Evolving Spiking Networks with Variable Resistive Memories
This work addresses adaptive learning mechanisms for neuromorphic computing, which is incremental as it builds on existing spiking neuro-evolutionary systems by introducing variable resistive memories.
The paper tackled the problem of adaptive learning in neuromorphic computing by evolving spiking neural networks with variable resistive memories as synapses, and found that these networks outperformed static resistive memories and standard connections in a noisy robotic dynamic-reward scenario.

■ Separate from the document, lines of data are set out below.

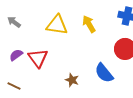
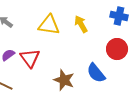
brown star: (72, 80) -> (64, 80), size x1.5

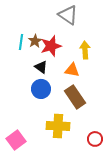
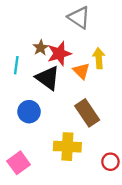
cyan line: (21, 42) -> (16, 65), moved
black triangle: (41, 67) -> (48, 78), size x1.6
orange triangle: (72, 70) -> (81, 71), moved, turned 35
blue circle: (41, 89) -> (29, 112), moved

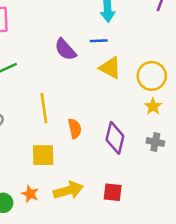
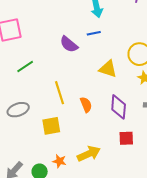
yellow triangle: (110, 68) -> (108, 69), moved
yellow square: (43, 155) -> (51, 126), moved
red square: (113, 192) -> (126, 138), moved

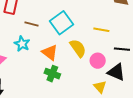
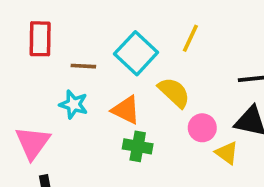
yellow line: (101, 30) -> (190, 38), moved, turned -63
pink circle: (98, 61) -> (202, 128), moved

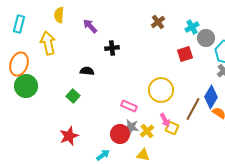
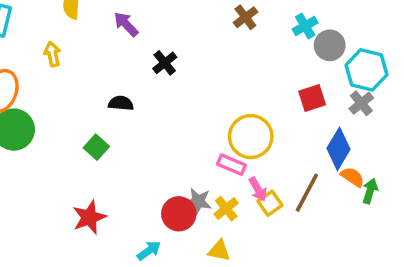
yellow arrow: (48, 43) -> (52, 54), size x0.6
black cross: (112, 48) -> (165, 63), turned -32
red square: (185, 54) -> (312, 98), moved
pink rectangle: (129, 106) -> (231, 165), moved
brown line: (193, 109) -> (307, 193), moved
yellow square: (172, 128) -> (270, 203), turned 32

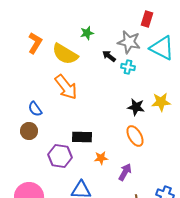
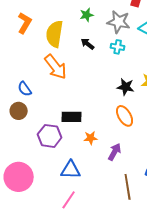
green star: (87, 33) -> (87, 15), moved
yellow semicircle: (65, 54) -> (55, 34), turned 68
black arrow: (109, 56) -> (88, 44), moved

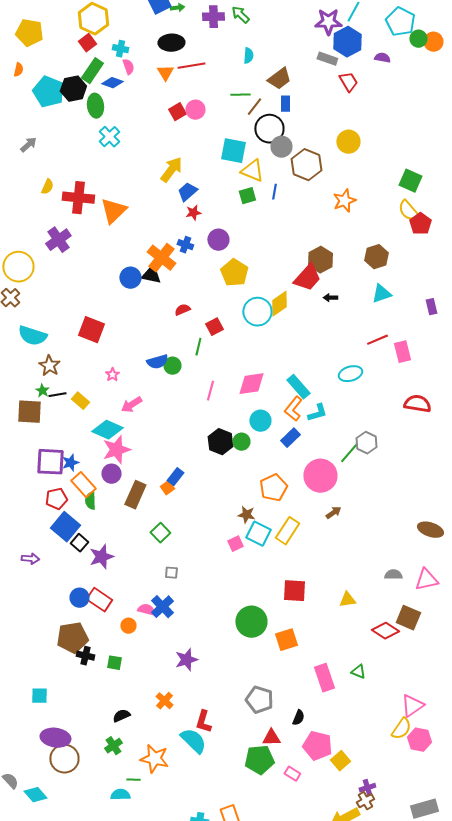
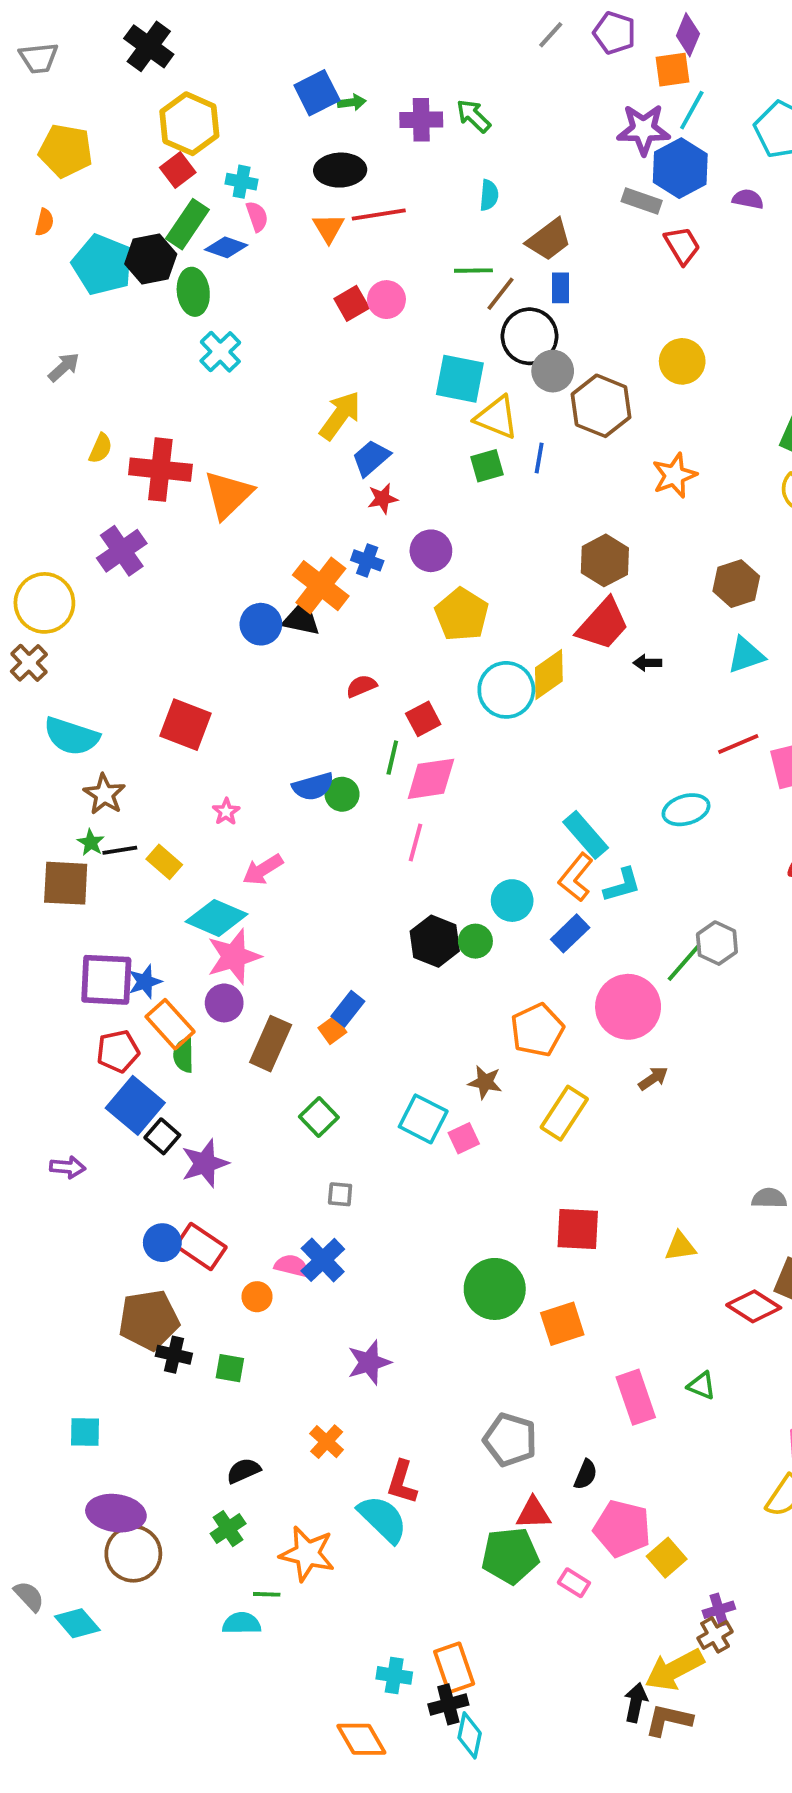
brown hexagon: (320, 260) -> (605, 560), moved
pink diamond: (251, 384) -> (431, 779), moved
cyan square: (258, 534) -> (423, 1119), moved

Neuromorphic computing is a brainlike information processing paradigm that requires adaptive learning mechanisms. A spiking neuro-evolutionary system is used for this purpose; plastic resistive memories are implemented as synapses in spiking neural networks. The evolutionary design process exploits parameter self-adaptation and allows the topology and synaptic weights to be evolved for each network in an autonomous manner. Variable resistive memories are the focus of this research; each synapse has its own conductance profile which modifies the plastic behaviour of the device and may be altered during evolution. These variable resistive networks are evaluated on a noisy robotic dynamic-reward scenario against two static resistive memories and a system containing standard connections only. Results indicate that the extra behavioural degrees of freedom available to the networks incorporating variable resistive memories enable them to outperform the comparative synapse types.